What this task involves
Reproduce the data below exactly as written. Pictures do not belong in the copy.

Dataset records

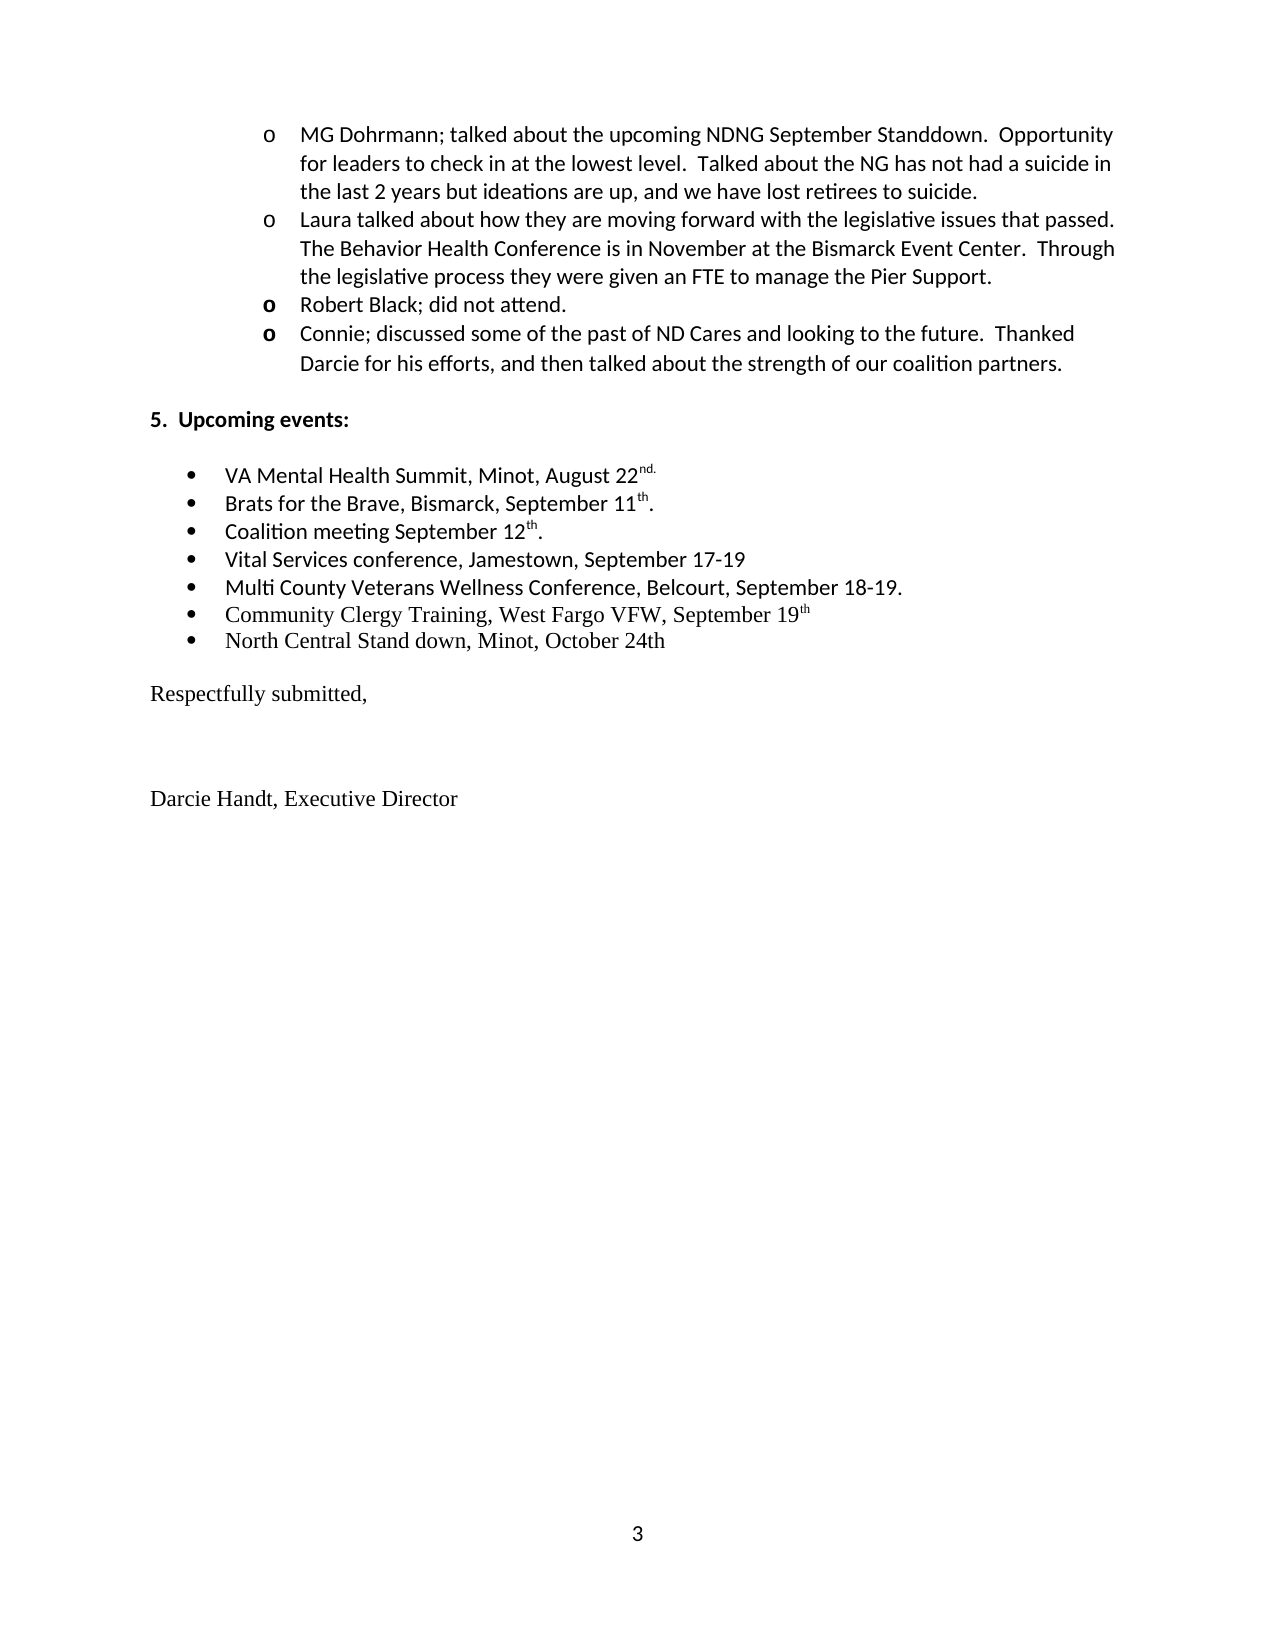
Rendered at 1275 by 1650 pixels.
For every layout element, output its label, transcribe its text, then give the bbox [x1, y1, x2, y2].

list Robert Black; did not attend. [262, 290, 1125, 319]
list Coalition meeting September 12th. [187, 517, 1125, 545]
list Laura talked about how they are moving forward with the legislative issues that passed. The Behavior Health Conference is in November at the Bismarck Event Center. Through the legislative process they were given an FTE to manage the Pier Support. [262, 205, 1125, 290]
text Darcie Handt, Executive Director [150, 785, 1125, 812]
text 5. Upcoming events: [150, 405, 1125, 433]
list Community Clergy Training, West Fargo VFW, September 19th [187, 601, 1125, 627]
list Vital Services conference, Jamestown, September 17-19 [187, 545, 1125, 573]
list Multi County Veterans Wellness Conference, Belcourt, September 18-19. [187, 573, 1125, 601]
list Connie; discussed some of the past of ND Cares and looking to the future. Thanked Darcie for his efforts, and then talked about the strength of our coalition partners. [262, 319, 1125, 377]
list Brats for the Brave, Bismarck, September 11th. [187, 489, 1125, 517]
list North Central Stand down, Minot, October 24th [187, 627, 1125, 654]
list VA Mental Health Summit, Minot, August 22nd. [187, 461, 1125, 489]
text Respectfully submitted, [150, 680, 1125, 706]
list MG Dohrmann; talked about the upcoming NDNG September Standdown. Opportunity for leaders to check in at the lowest level. Talked about the NG has not had a suicide in the last 2 years but ideations are up, and we have lost retirees to suicide. [262, 120, 1125, 205]
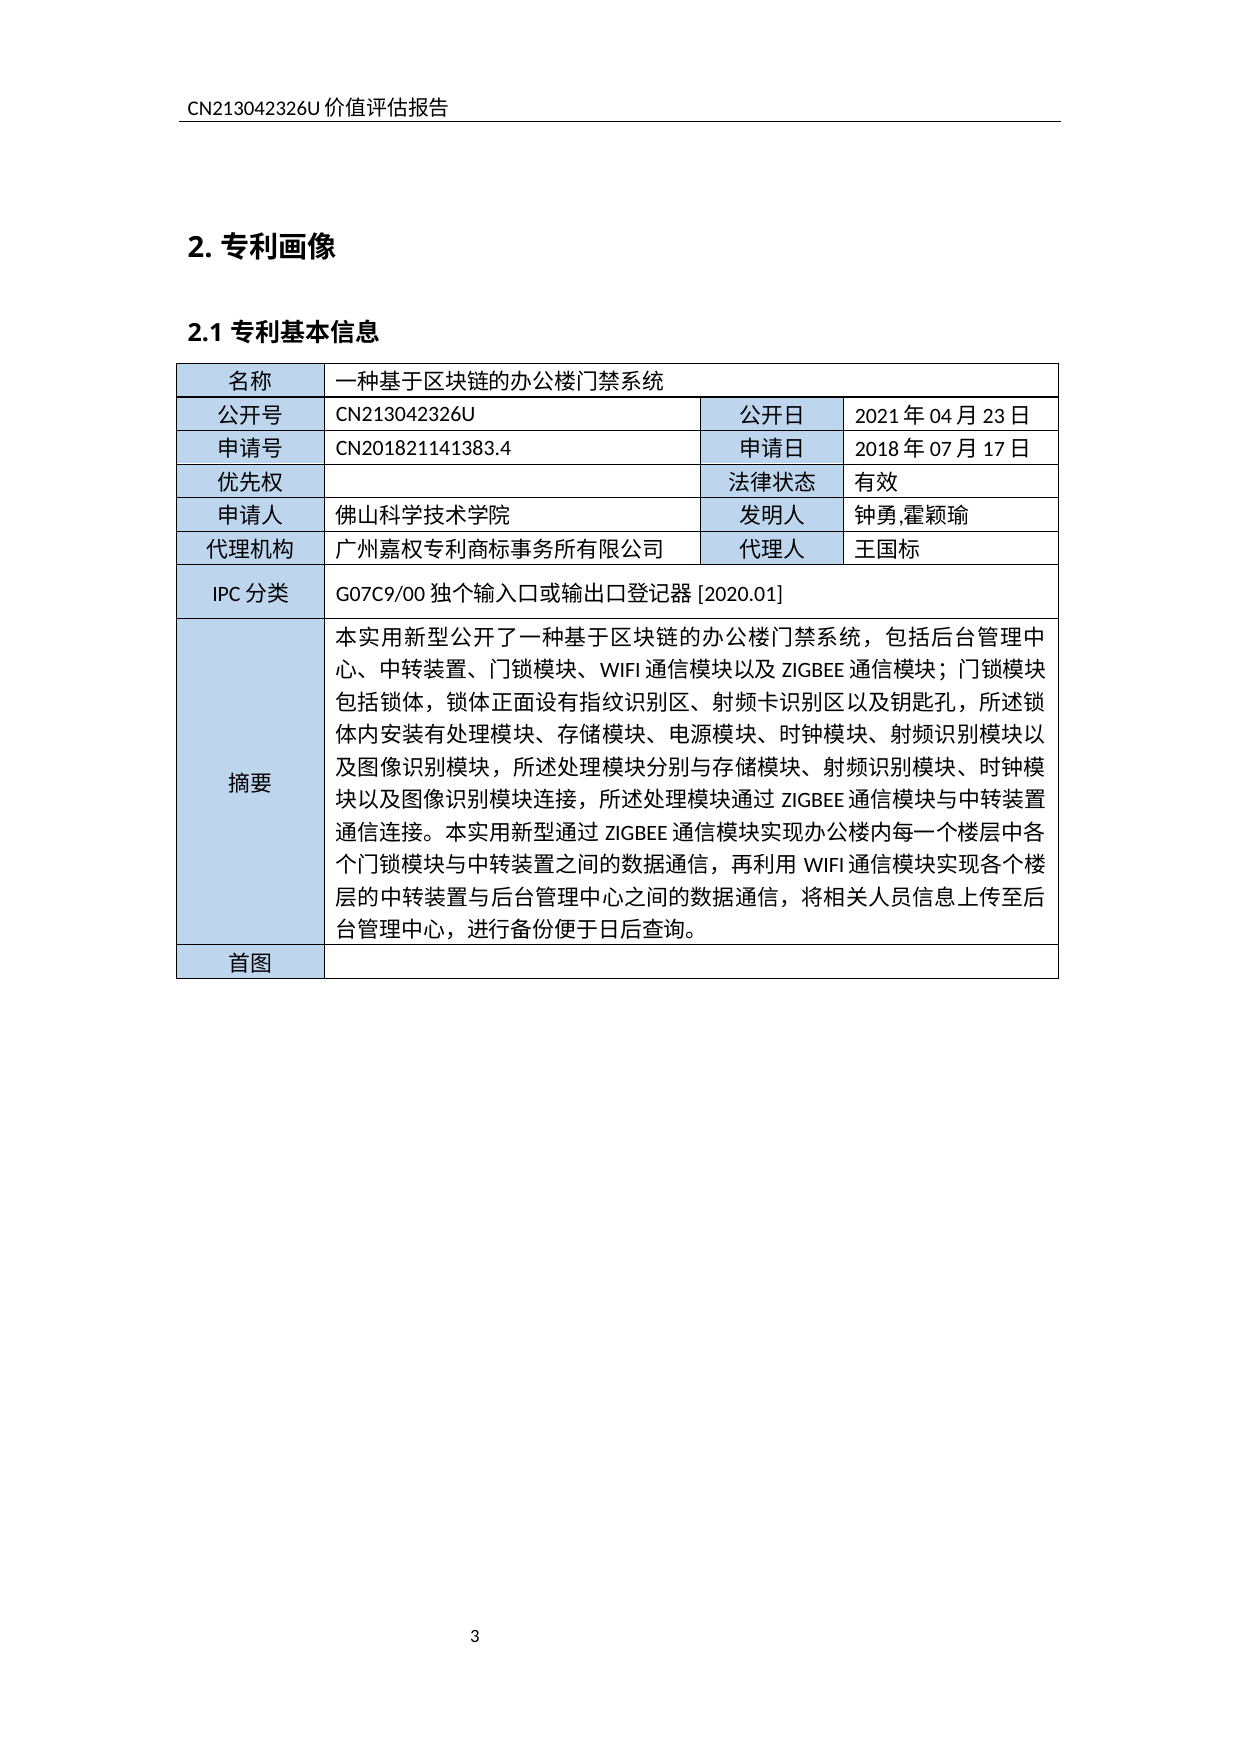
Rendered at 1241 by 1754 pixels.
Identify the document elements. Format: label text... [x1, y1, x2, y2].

Result of this exercise
Rendered at 1275 by 1650 pixels.
For every layout element, output its label, transcribe its text, then give the bbox [x1, y1, x2, y2].

list Robert Black; did not attend. [262, 290, 1125, 319]
list Coalition meeting September 12th. [187, 517, 1125, 545]
list Laura talked about how they are moving forward with the legislative issues that passed. The Behavior Health Conference is in November at the Bismarck Event Center. Through the legislative process they were given an FTE to manage the Pier Support. [262, 205, 1125, 290]
text Darcie Handt, Executive Director [150, 785, 1125, 812]
text 5. Upcoming events: [150, 405, 1125, 433]
list Community Clergy Training, West Fargo VFW, September 19th [187, 601, 1125, 627]
list Vital Services conference, Jamestown, September 17-19 [187, 545, 1125, 573]
list Multi County Veterans Wellness Conference, Belcourt, September 18-19. [187, 573, 1125, 601]
list Connie; discussed some of the past of ND Cares and looking to the future. Thanked Darcie for his efforts, and then talked about the strength of our coalition partners. [262, 319, 1125, 377]
list Brats for the Brave, Bismarck, September 11th. [187, 489, 1125, 517]
list North Central Stand down, Minot, October 24th [187, 627, 1125, 654]
list VA Mental Health Summit, Minot, August 22nd. [187, 461, 1125, 489]
text Respectfully submitted, [150, 680, 1125, 706]
list MG Dohrmann; talked about the upcoming NDNG September Standdown. Opportunity for leaders to check in at the lowest level. Talked about the NG has not had a suicide in the last 2 years but ideations are up, and we have lost retirees to suicide. [262, 120, 1125, 205]
Rendered at 1241 by 1754 pixels.
Identify the document elements. Format: label text... [x1, y1, x2, y2].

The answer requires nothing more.